== TASK OBJECTIVE ==
Write out the entire listing below exactly as it appears, minus any pictures.

────────────────────────────────────────

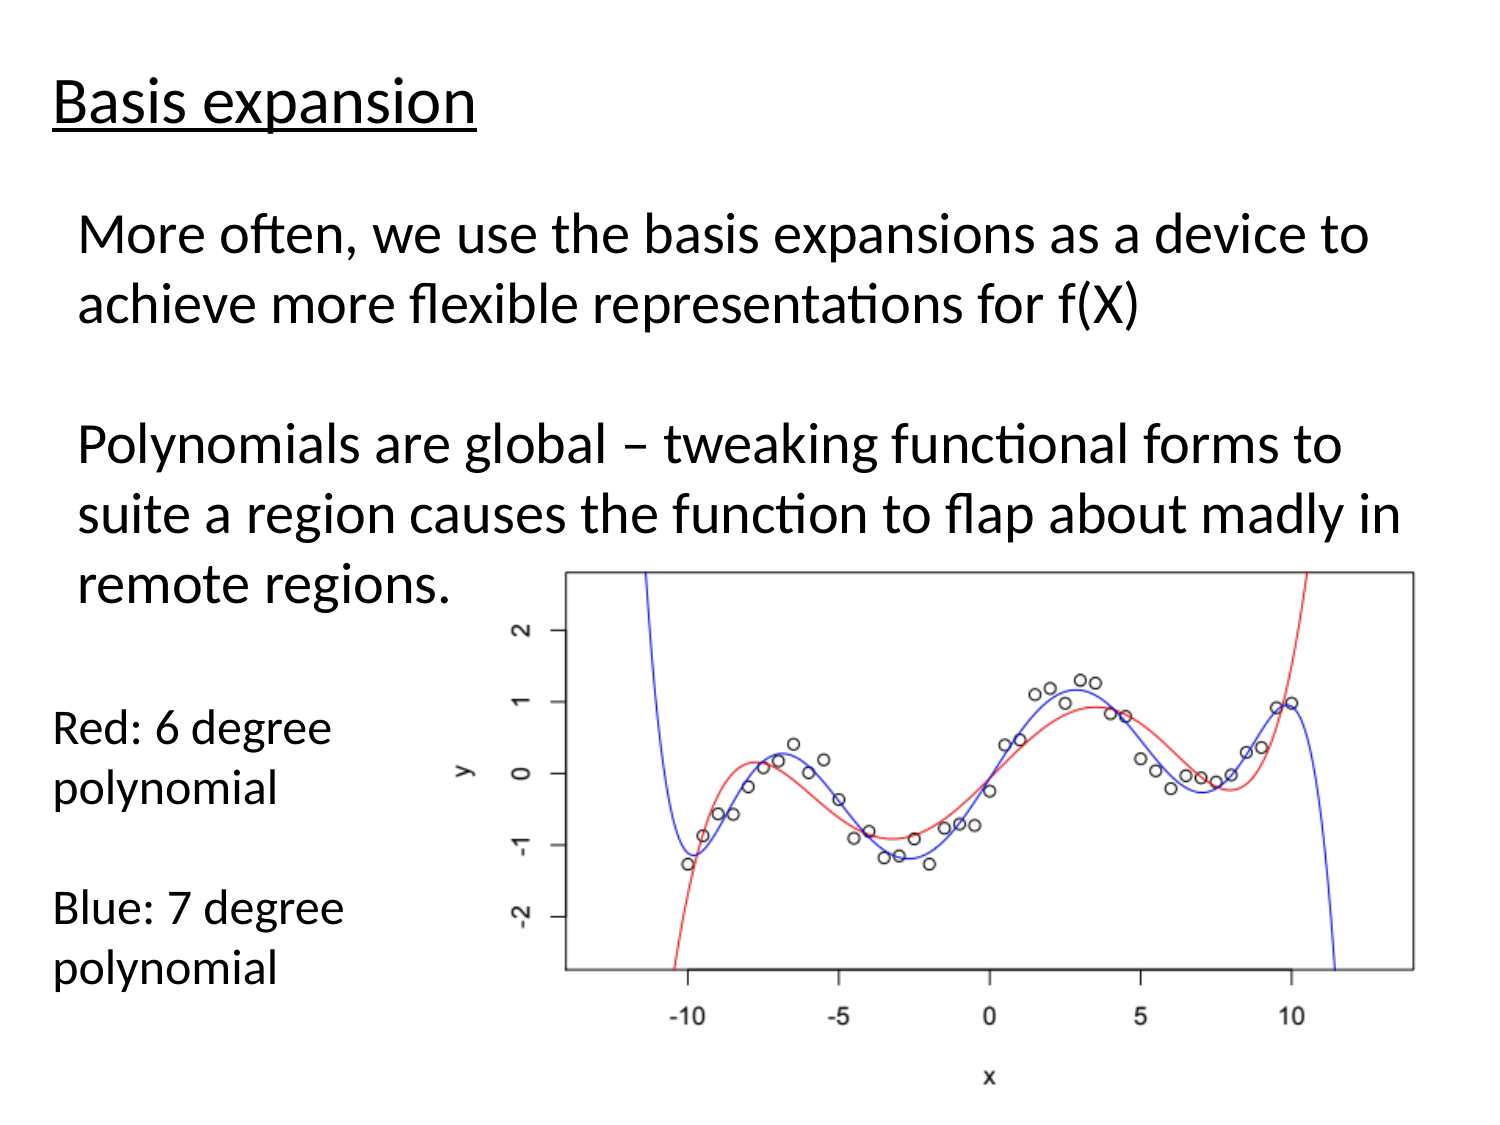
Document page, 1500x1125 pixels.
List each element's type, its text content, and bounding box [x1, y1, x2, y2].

text_box Red: 6 degree polynomial Blue: 7 degree polynomial [37, 687, 438, 1003]
text_box Basis expansion [37, 49, 1463, 145]
picture [443, 449, 1476, 1122]
text_box More often, we use the basis expansions as a device to achieve more flexible representations for f(X) Polynomials are global – tweaking functional forms to suite a region causes the function to flap about madly in remote regions. [62, 187, 1438, 623]
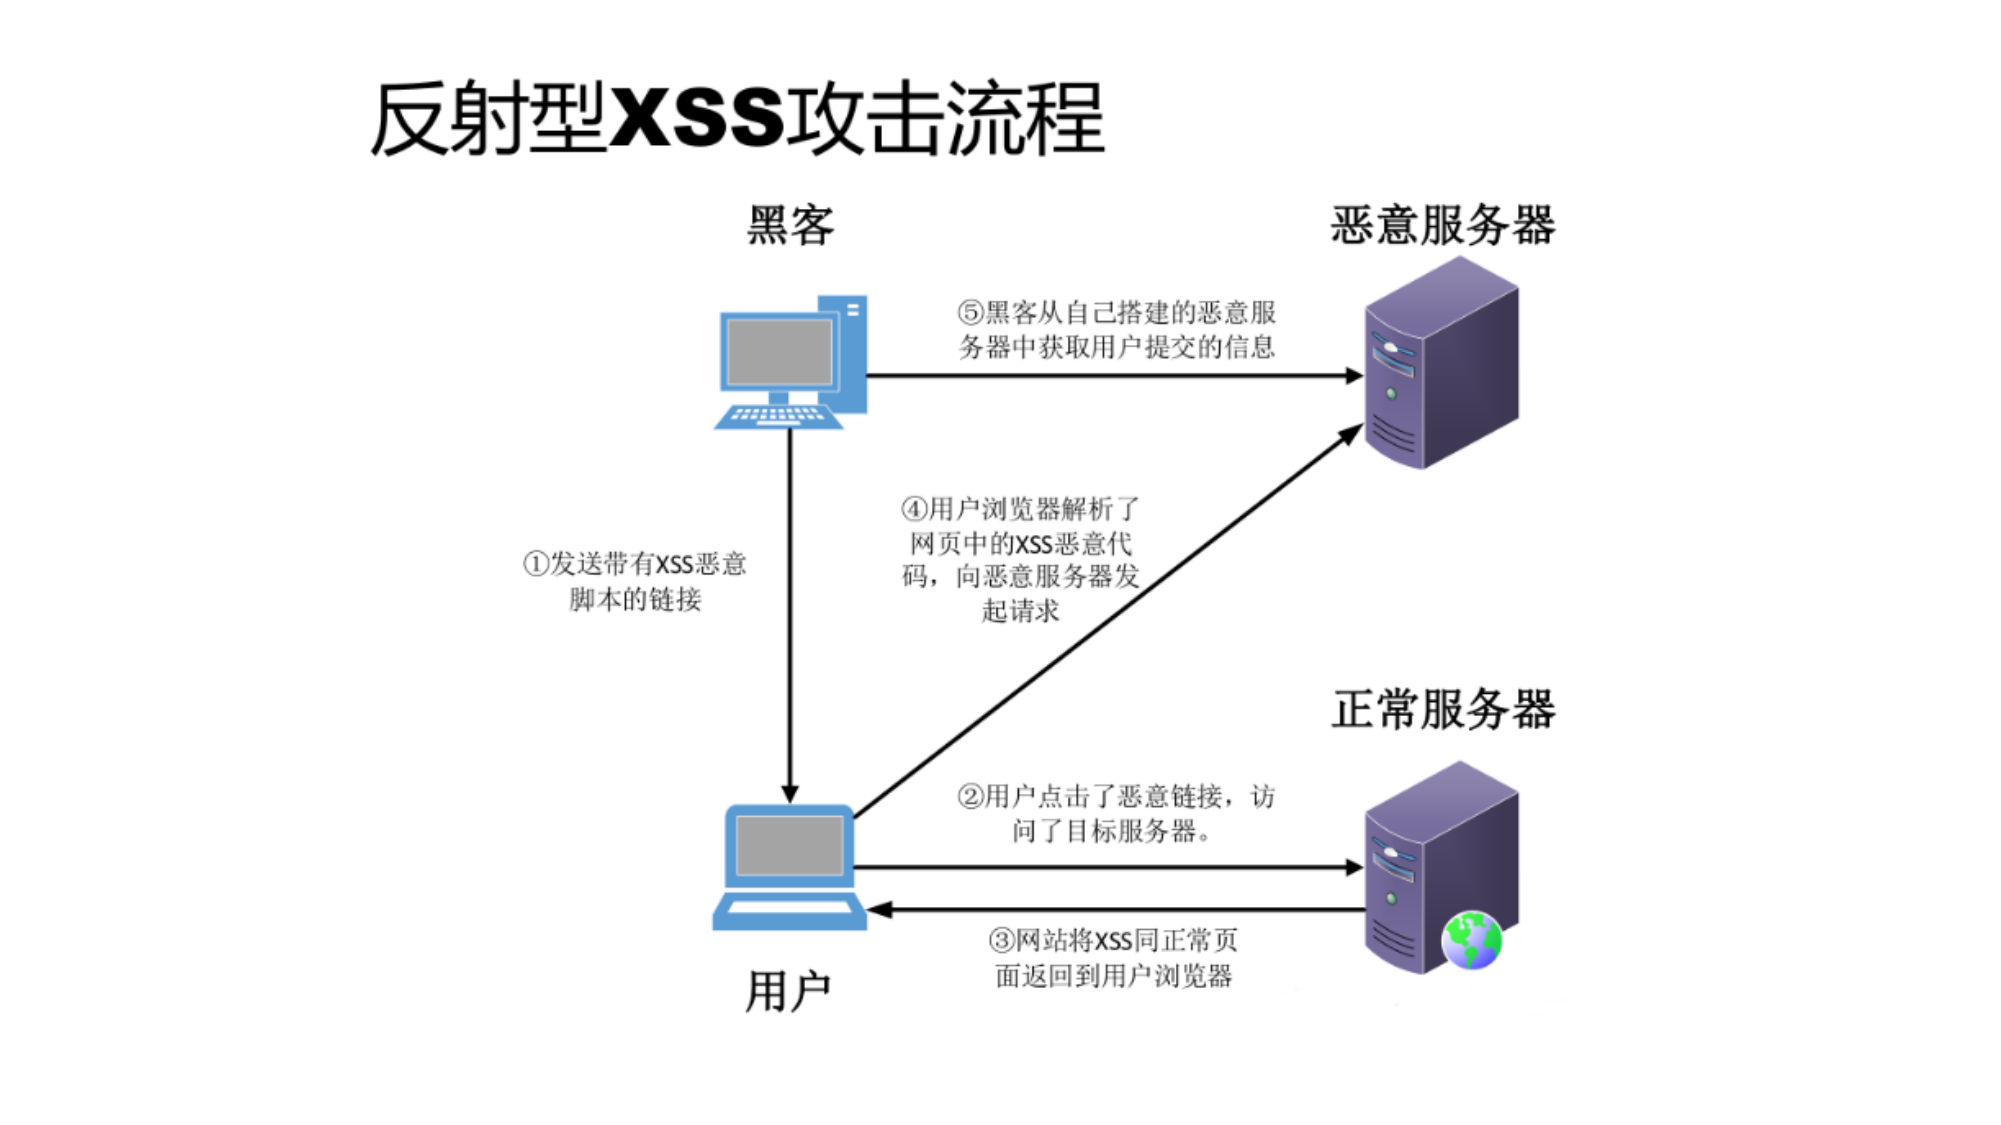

────────────────────────────────────────

== COMPLETED EXERCISE ==
Document page, 1500x1125 pixels.
List each element's type, its text content, and bounding box [x1, y1, x2, y2].

text_box Red: 6 degree polynomial Blue: 7 degree polynomial [37, 687, 438, 1003]
text_box Basis expansion [37, 49, 1463, 145]
picture [443, 449, 1476, 1122]
text_box More often, we use the basis expansions as a device to achieve more flexible representations for f(X) Polynomials are global – tweaking functional forms to suite a region causes the function to flap about madly in remote regions. [62, 187, 1438, 623]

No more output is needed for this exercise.